When Lindsey remembers her adoption experience, one of the things that stick out to her is the support she received from her birth parent specialist:
“She [Shannon, her birth parent specialist] was there for me when I didn’t have anybody, and she always knew just what to say,” Lindsey remembered. “I did have a lot of concerns and fears, and she knew how to talk me through them. She’s someone that’s — even now, three months after I’ve had my baby — probably going to check in on me from time to time. She was just amazing, and I’m so glad that she’s in my life.”
Our specialists can offer the same amount of support, encouragement and dedication for you, too. Whenever you need someone to talk to, we are available 24/7 at 1-800-ADOPTION.
3. Practice self-care
A little bit of self-care can go a long way. When you’re busy parenting, your time is filled up with taking care of your child. But, when you’re no longer the primary caregiver, it’s easy for those feelings of grief and loss to seep in. Instead, finding new, healthy ways to cope can help you get back to feeling like yourself again.
When you’re tired, don’t keep pushing yourself to take on more than you can. You deserve to rest and a safe space to heal. Try to keep eating on your normal schedule, exercise if you can, and focus on hobbies and interests that you’ve always found joy in. A good book, a favorite movie, or even just giving yourself a break when you need it are some great ways to take care of yourself.
4. Acknowledge your feelings
Right now, it might feel like you’re the only one who knows what you're going through. But the truth is that what you’re feeling is completely normal. And there are plenty of birth parents who have placed an older child up for adoption and know what it’s like in your shoes.

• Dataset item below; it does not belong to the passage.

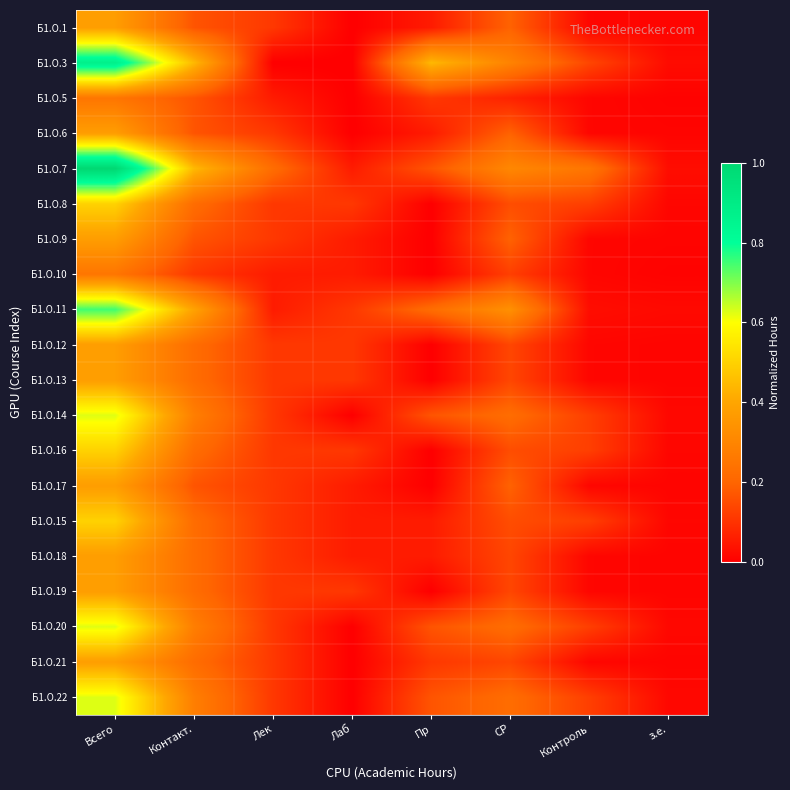

List the series in order of their peak value, highest first.

Б1.О.7, Б1.О.3, Б1.О.11, Б1.О.14, Б1.О.20, Б1.О.22, Б1.О.8, Б1.О.16, Б1.О.15, Б1.О.1, Б1.О.6, Б1.О.9, Б1.О.12, Б1.О.13, Б1.О.17, Б1.О.18, Б1.О.19, Б1.О.21, Б1.О.5, Б1.О.10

When Casey found out she was unexpectedly pregnant with twins she knew that she had to give her children a better life:
“I didn’t have family support… everything was on my own,” she said. “I was just contemplating, ‘What can I possibly do now that would make a difference for our future and provide my sons with the life that I would like to give them?’”

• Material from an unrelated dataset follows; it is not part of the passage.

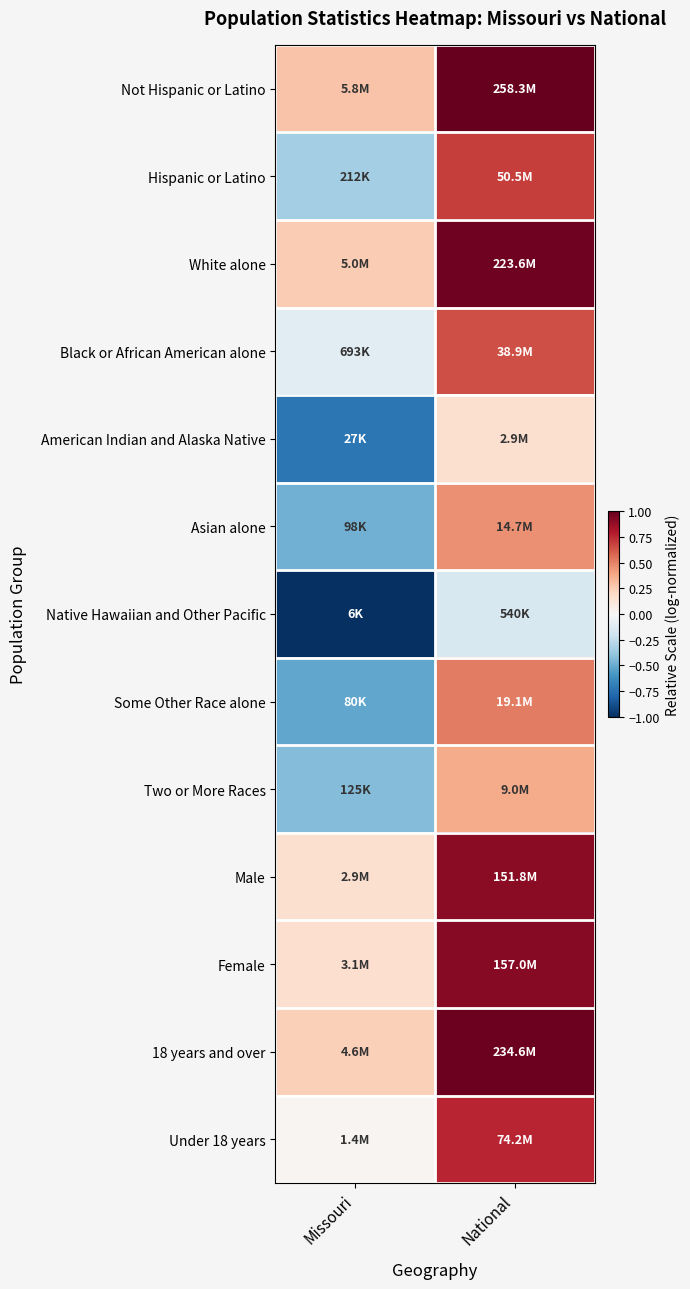

At how many categories does at least one series exceed 0?

2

Even so, that doesn’t mean the adoption wasn’t emotionally challenging for her, too. We know that you’re in a difficult place right now. But it’s important that you don’t try to bottle everything up and that you don’t keep letting yourself feel guilty about your emotions. You don’t have to force yourself to feel better when you’re not either. Be gentle with yourself as you start to get used to your new normal.
5. Find the positive side of your adoption decision (while accepting your sadness)
For many women, knowing that they still play an important role in their child’s life helps tremendously with feelings of grief and loss. Knowing that your child is safe and cherished by a family who loves them dearly can make it easier to cope with your adoption decision.
When Caitlin thinks about her adoption, she thinks about how thankful she is for her open adoption:
“Knowing that I can be around and be there — I don’t even know how to put it into words… I’m like a cheerleader on the sideline, and that’s more than I could have asked for,” she said of her open adoption relationship. “He gets this family who can take care of him and do everything I couldn’t, but he can also know that I didn’t just give him away. I had a purpose for him, and it was meant to be.”
Knowing that you were the one who made such an important decision should feel empowering. Because you didn’t “give up” when you choose adoption. You gave them a beautiful future full of love and countless opportunities.